L’état antérieur psychiatrique ou psychologique asymptomatique de la victime ne saurait réduire ou exclure son droit à indemnisation

L’état antérieur psychiatrique ou psychologique asymptomatique de la victime ne saurait réduire ou exclure son droit à indemnisation
Publié le 11/09/23

Au cours d’une action de chasse, un homme a été victime d’un traumatisme crânien, ayant entraîné une incapacité inférieure ou égale à trois mois. 

Depuis son accident, la victime présente notamment des céphalées ainsi que des malaises vagaux. 

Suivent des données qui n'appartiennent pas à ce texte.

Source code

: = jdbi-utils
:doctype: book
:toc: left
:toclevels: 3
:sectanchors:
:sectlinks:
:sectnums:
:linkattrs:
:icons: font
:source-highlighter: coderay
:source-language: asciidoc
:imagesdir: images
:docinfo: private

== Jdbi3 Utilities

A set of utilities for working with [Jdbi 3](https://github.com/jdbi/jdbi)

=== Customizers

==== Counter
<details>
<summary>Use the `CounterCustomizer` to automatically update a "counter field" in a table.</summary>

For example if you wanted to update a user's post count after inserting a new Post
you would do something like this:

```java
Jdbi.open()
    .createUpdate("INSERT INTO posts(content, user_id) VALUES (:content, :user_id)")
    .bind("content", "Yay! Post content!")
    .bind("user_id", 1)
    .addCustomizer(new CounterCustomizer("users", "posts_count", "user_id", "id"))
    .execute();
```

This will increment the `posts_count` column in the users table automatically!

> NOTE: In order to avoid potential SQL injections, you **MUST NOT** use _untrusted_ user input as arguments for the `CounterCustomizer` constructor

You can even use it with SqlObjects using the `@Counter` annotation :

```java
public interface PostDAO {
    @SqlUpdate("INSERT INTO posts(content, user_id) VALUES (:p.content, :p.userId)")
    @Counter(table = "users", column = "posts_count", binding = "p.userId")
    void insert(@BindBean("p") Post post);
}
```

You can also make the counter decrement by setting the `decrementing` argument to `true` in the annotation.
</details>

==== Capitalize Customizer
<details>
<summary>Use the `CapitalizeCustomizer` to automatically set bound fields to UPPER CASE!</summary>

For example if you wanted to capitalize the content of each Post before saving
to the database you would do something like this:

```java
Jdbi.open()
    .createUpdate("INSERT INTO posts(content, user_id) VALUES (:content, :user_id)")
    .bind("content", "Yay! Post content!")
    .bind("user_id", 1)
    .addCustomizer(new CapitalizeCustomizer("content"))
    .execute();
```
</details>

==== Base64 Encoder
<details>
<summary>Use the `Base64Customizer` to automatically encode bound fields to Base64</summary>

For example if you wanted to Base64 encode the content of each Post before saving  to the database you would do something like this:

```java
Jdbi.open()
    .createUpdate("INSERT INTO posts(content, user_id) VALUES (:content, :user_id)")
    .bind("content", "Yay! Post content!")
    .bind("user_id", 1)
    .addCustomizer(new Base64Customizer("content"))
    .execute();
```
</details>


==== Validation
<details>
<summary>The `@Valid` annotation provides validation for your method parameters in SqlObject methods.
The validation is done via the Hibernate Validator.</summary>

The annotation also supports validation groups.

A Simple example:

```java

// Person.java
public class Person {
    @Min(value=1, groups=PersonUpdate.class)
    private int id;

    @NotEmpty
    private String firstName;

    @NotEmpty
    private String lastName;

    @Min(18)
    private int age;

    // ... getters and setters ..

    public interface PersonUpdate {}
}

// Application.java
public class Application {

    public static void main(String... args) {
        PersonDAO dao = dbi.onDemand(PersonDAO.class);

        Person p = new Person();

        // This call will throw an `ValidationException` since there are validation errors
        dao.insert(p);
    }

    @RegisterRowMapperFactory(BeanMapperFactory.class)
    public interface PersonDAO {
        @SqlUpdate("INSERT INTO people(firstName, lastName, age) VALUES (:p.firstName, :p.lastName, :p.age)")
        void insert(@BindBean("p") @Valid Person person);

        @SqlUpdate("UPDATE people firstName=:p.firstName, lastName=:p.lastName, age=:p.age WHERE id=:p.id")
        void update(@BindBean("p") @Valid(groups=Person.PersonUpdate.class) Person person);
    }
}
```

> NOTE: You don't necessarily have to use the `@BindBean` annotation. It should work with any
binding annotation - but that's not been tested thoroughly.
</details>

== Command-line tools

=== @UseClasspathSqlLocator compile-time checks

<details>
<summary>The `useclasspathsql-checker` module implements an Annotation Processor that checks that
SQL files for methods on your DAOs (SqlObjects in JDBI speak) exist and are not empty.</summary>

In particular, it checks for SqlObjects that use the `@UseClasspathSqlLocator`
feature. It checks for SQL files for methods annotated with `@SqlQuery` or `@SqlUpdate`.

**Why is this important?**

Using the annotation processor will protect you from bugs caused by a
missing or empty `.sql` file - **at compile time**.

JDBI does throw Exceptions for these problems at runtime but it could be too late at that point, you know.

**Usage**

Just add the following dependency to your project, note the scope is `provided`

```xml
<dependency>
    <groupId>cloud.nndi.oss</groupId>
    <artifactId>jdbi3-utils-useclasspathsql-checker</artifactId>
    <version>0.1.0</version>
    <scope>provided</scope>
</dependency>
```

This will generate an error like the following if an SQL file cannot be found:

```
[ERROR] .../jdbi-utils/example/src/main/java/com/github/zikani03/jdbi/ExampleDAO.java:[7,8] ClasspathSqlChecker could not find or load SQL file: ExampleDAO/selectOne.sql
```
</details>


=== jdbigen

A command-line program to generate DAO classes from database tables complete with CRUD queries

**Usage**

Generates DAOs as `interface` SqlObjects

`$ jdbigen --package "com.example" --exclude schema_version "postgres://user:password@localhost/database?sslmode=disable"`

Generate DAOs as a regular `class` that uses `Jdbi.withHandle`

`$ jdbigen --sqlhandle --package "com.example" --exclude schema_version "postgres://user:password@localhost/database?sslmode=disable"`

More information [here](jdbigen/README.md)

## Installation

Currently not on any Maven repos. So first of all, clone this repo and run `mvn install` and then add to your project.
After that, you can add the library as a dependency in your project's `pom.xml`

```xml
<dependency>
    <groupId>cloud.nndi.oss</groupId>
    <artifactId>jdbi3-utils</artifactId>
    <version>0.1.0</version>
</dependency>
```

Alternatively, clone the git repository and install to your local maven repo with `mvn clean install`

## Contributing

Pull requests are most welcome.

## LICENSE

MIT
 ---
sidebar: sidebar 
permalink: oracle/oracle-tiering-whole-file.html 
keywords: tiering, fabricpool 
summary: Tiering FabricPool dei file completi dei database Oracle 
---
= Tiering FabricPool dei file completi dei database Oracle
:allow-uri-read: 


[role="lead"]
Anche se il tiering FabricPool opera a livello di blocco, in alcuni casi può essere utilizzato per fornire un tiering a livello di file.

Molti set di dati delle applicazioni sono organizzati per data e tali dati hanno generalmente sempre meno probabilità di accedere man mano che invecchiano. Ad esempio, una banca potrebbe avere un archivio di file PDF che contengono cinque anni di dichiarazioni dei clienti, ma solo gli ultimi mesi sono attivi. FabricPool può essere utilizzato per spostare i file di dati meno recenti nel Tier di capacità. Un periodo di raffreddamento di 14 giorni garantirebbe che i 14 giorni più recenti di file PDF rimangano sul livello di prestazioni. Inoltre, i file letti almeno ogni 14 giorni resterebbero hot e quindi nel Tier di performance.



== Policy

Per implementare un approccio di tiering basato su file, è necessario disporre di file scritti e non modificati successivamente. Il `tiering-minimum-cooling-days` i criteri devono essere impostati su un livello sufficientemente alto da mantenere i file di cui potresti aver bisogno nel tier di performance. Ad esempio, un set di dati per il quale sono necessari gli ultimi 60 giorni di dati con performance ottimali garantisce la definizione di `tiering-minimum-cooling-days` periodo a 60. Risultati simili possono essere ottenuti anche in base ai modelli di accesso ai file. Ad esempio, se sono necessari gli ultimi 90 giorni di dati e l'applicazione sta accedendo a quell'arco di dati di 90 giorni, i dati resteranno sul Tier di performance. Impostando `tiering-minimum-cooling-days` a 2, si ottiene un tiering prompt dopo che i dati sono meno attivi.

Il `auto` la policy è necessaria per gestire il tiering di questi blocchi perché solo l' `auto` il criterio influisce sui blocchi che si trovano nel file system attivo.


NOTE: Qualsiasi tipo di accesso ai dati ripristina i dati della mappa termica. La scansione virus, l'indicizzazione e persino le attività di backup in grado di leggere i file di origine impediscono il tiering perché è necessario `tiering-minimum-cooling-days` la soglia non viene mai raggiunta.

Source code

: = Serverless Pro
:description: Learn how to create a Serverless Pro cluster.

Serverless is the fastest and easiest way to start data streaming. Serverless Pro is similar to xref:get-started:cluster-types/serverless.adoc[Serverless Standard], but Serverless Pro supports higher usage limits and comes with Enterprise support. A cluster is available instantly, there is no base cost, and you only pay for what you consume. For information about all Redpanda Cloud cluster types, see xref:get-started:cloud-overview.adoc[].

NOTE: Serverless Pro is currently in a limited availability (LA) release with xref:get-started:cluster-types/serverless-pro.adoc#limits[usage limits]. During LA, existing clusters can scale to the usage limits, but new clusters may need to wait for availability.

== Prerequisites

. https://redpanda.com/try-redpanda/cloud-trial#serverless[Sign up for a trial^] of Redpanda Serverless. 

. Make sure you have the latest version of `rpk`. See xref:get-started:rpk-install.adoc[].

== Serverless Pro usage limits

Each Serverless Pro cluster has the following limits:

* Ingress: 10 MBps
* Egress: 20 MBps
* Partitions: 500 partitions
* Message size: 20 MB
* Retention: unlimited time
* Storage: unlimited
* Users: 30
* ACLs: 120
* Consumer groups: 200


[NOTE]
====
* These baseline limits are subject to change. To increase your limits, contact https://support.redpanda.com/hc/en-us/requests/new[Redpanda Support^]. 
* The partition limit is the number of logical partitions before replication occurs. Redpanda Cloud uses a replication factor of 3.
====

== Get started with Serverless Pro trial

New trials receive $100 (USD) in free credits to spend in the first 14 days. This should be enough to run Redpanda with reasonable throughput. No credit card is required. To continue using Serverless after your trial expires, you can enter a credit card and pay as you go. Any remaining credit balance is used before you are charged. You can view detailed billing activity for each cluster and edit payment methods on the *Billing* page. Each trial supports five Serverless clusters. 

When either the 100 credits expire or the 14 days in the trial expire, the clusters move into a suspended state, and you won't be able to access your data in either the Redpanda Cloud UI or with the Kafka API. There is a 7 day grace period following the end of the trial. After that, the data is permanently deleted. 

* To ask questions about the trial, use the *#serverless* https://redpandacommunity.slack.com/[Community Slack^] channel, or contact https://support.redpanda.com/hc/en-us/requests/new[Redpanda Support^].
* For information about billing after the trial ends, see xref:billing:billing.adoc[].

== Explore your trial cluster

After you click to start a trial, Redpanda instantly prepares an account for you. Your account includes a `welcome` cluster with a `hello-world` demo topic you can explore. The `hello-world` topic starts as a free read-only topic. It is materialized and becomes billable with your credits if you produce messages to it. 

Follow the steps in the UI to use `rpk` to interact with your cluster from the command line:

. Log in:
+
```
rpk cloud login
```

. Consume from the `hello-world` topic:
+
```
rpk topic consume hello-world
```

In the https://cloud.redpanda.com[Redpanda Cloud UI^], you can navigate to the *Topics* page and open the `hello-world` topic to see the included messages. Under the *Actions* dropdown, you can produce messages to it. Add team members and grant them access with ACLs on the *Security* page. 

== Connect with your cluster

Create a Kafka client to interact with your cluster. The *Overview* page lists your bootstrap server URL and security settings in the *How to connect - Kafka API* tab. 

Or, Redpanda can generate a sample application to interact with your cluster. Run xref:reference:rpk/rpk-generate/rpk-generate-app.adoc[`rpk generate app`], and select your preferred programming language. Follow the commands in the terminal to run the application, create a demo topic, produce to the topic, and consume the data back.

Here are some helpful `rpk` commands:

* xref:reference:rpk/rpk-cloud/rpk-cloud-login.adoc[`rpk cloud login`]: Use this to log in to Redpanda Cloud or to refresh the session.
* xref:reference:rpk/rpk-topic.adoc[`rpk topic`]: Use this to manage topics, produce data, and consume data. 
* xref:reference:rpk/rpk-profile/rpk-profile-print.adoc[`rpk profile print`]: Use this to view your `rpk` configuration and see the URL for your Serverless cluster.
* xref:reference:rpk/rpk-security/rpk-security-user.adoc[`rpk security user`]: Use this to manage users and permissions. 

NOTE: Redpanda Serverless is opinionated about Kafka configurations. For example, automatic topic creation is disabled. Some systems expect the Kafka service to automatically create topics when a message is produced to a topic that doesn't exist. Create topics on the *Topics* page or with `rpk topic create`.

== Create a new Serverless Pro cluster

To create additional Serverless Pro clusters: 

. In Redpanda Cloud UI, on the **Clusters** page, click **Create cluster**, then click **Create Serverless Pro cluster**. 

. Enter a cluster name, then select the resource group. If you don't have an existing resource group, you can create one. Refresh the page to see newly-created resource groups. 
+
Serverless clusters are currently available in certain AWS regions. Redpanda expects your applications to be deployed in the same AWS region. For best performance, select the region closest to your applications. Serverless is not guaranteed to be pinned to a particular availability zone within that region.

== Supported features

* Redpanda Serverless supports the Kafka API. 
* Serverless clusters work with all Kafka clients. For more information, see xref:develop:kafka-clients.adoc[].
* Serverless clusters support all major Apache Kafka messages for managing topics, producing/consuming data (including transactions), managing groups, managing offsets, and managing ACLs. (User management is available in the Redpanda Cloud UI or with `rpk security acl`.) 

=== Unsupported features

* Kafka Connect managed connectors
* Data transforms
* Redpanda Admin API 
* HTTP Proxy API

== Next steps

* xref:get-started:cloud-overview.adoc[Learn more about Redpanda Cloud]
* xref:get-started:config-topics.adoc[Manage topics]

Deux personnes ayant participé à cette action de chasse ont alors été poursuivies devant le Tribunal de Police du chef de blessures involontaires. 

Toutefois, le Tribunal de Police les a relaxées et a déclaré irrecevable la constitution de partie civile de la victime. 

Cette dernière a interjeté appel des dispositions civiles de cette décision.

Par arrêt en date du 30 novembre 2013, la Cour d’Appel de NANCY a déclaré recevable et bien fondée sa constitution de partie civile, infirmé le jugement, déclaré les deux participants à l’action de chasse responsables in solidum de son préjudice et, avant dire droit, ordonné une expertise médicale par un Expert Judiciaire, lequel s’est adjoint deux sapiteurs ; un psychiatre et un neurologue. 

Un premier rapport a été déposé en 2015 et, par arrêt avant dire droit du 20 septembre 2016, la Cour d’Appel de NANCY a ordonné le retour du dossier à l’Expert Judiciaire et renvoyé l’affaire à une audience ultérieure. 

Le rapport définitif a été déposé le 24 avril 2017. 

Par arrêt en date du 17 mai 2019, la Chambre Correctionnelle de la Cour d’Appel de NANCY a fixé l’indemnisation du poste de préjudice « Souffrances Endurées » à 6.000 euros, du poste « Déficit Fonctionnel Permanent » à 9.000 euros, du poste « Incidence Professionnelle » à 10.000 euros et l’a débouté du surplus de ses demandes. 

Pour ce faire, la Cour d’Appel de NANCY rappelle que la victime fait valoir qu’elle souffre de céphalées qui provoqueraient des malaises vagaux en relation avec l’accident de chasse.

Les conseillers relèvent que l’Expert Judiciaire note dans son rapport définitif que le sapiteur psychiatre a considéré que, pour les troubles psychiques, la consolidation est acquise au 25 janvier 2011 et que les fluctuations enregistrées depuis lors ne sont pas directement liées au fait accidentel mais illustrent l’organisation sous-jacente, en lien avec un état psychiatrique antérieur.

Ils ajoutent que, dans le premier rapport d’expertise, le sapiteur neurologue a mentionné que la victime présentait, comme séquelles neurologiques secondaires à l’accident, des céphalées trigémino-vasculaires ainsi que des malaises vagaux.

Ils retiennent que l’Expert Judiciaire a pris en considération les conclusions des deux sapiteurs et l’avis d’un Professeur.

Aux termes du rapport d’expertise définitif, l’Expert Judiciaire a conclu que « les différents malaises sont qualifiées par le Docteur R. de vagaux, je les avais nommés malaises allégués pour signifier qu’ils n’étaient pas en rapport direct, certain et total avec l’accident de chasse ». 

La Cour d’Appel de NANCY en conclu que ces malaises vagaux et ces céphalées ne seront donc pas retenus dans l’appréciation du préjudice de la victime dès lors notamment que les Experts s’accordent pour dire qu’il existe une importante symptomatologie psychiatrique et psychologique antérieure à l’accident.

La victime s’est alors pourvue en cassation à l’encontre de cette décision.

Or, par arrêt en date du 16 mai 2023 (Cour de cassation, Chambre criminelle, 16 mai 2023, Pourvoi n°22-85322), la Cour de cassation a fait droit à l’argumentation développée par la victime et censuré l’arrêt rendu par la Cour d’Appel de NANCY au visa, d’une part des articles 1240 du Code Civil et 593 du Code de Procédure Pénale et, d’autre part du principe de la réparation intégrale sans perte ni profit pour la victime. 

En effet, la Cour de cassation estime que la Cour d’Appel de NANCY a violé le principe de la réparation intégrale en limitant ou rejetant les demandes indemnitaires de la victime alors qu’elle n’avait pas constaté « qu’avant l’accident les effets néfastes de cette pathologie s’étaient déjà révélés ». 

L’état antérieur psychiatrique ou psychologique non révélé et asymptomatique de la victime ne saurait réduire ou exclure son droit à indemnisation.